SMUD had an awful experience with nuclear power as we had with the Shoreham nuclear power plant—another parallel. In 1966, the same year that LILCO announced building its Shoreham nuclear power plant, SMUD purchased land for what became the site of its Rancho Seco nuclear power plant. It was a problem-plagued disaster, ran for 14 years, and was shut down. Among other damage it caused: cancer. A study in the journal Biomedicine International by Joseph Mangano and Dr. Janette Sherman of the Radiation and Public Health Project found cancer rates in Sacramento County declined after the shutdown of Rancho Seco with the end of radioactive emissions from the plant cited as a cause.
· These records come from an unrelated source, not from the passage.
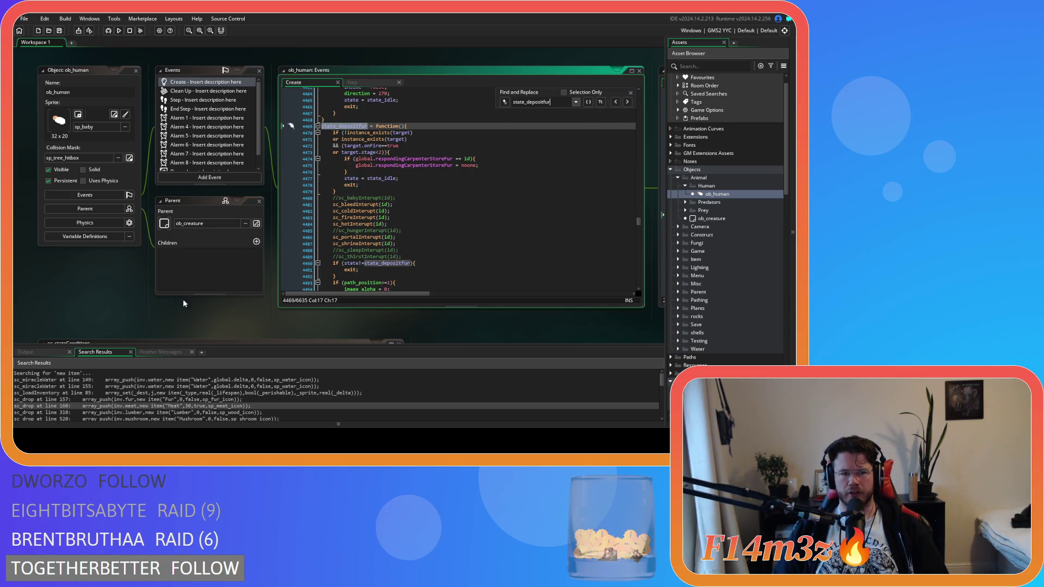
pyautogui.scroll(-10, 188, 300)
pyautogui.click(292, 205)
pyautogui.scroll(-10, 292, 204)
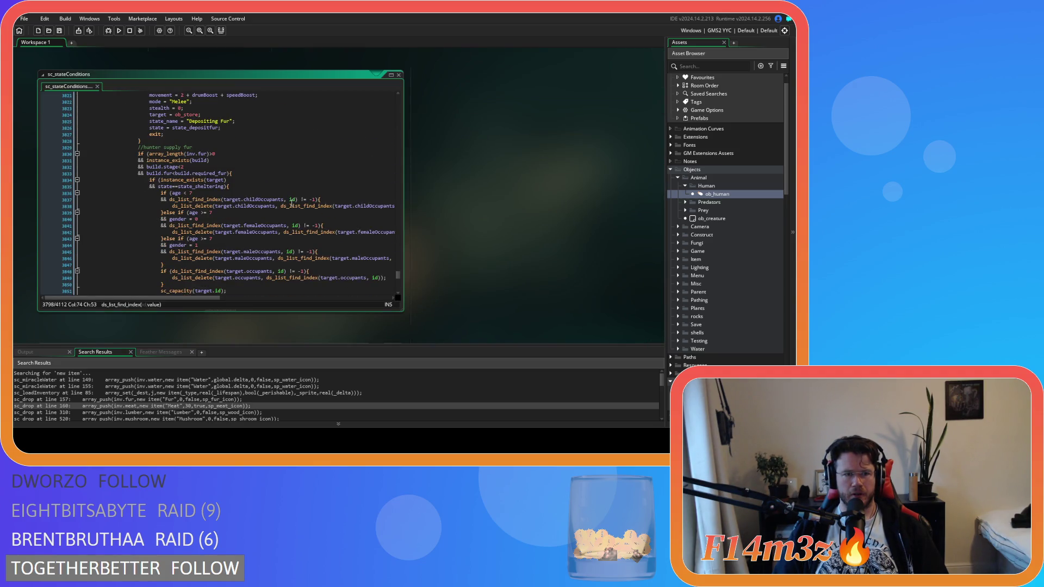
pyautogui.scroll(-10, 291, 204)
pyautogui.scroll(-20, 292, 204)
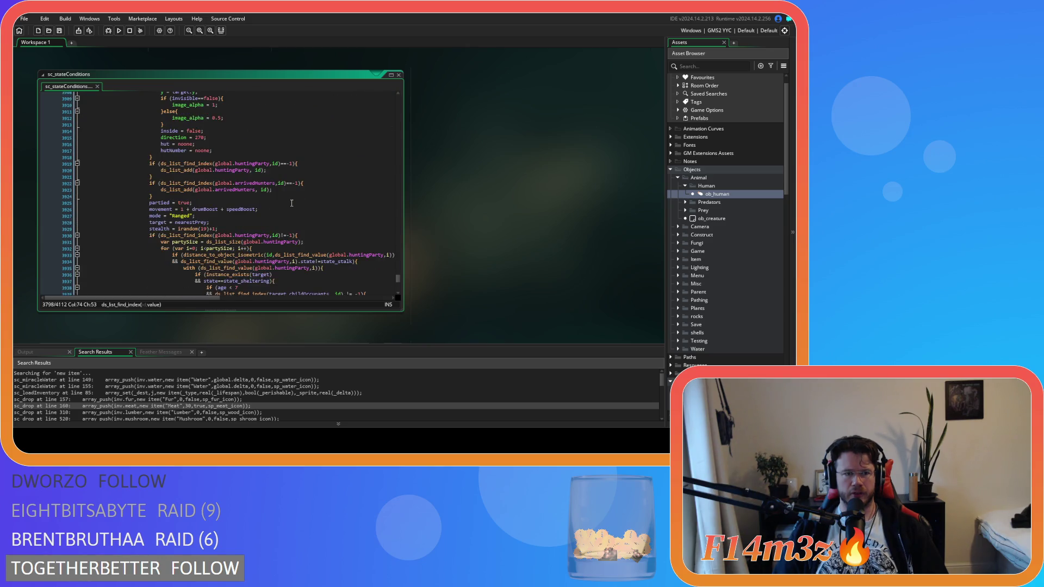
pyautogui.scroll(-5, 292, 203)
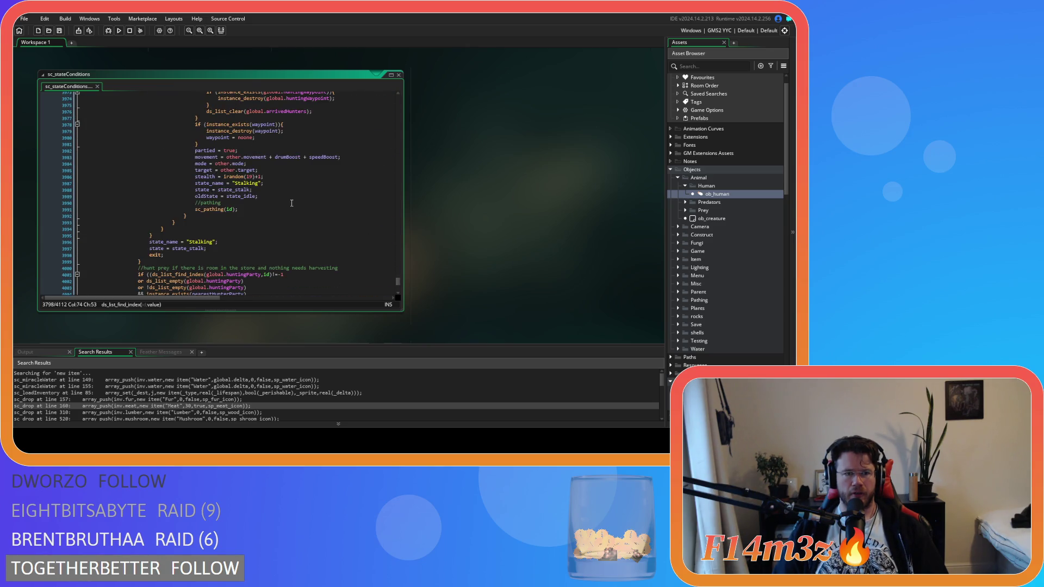
pyautogui.scroll(5, 292, 204)
pyautogui.scroll(-9, 292, 203)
Fortunately, Shoreham never got beyond problem-plagued low-power testing and was closed before inflicting us with nuclear poisons.
SMUD now focuses on safe, clean, green. renewable energy, with a big emphasis on solar power.
At long last, LIPA should return to the vision of being like SMUD—serving Long Island itself, not jobbing out service to private utilities that it then has to fire. “We hired PSEG to do a job and they failed to do it,” said LIPA CEO Tom Falcone as it filed the $70 million lawsuit against PSEG. New York State’s Department of Public Service agrees and has recommended LIPA “terminate” PSEG “as LIPA’s service provider.”
That should happen, LIPA should provide electric service itself, and also—as the law creating LIPA stipulated—have an elected board of trustees like SMUD.
Karl Grossman is a veteran investigative reporter and columnist, the winner of numerous awards for his work and a member of the L.I. Journalism Hall of Fame. He is a professor of journalism at SUNY/College at Old Westbury and the author of six books.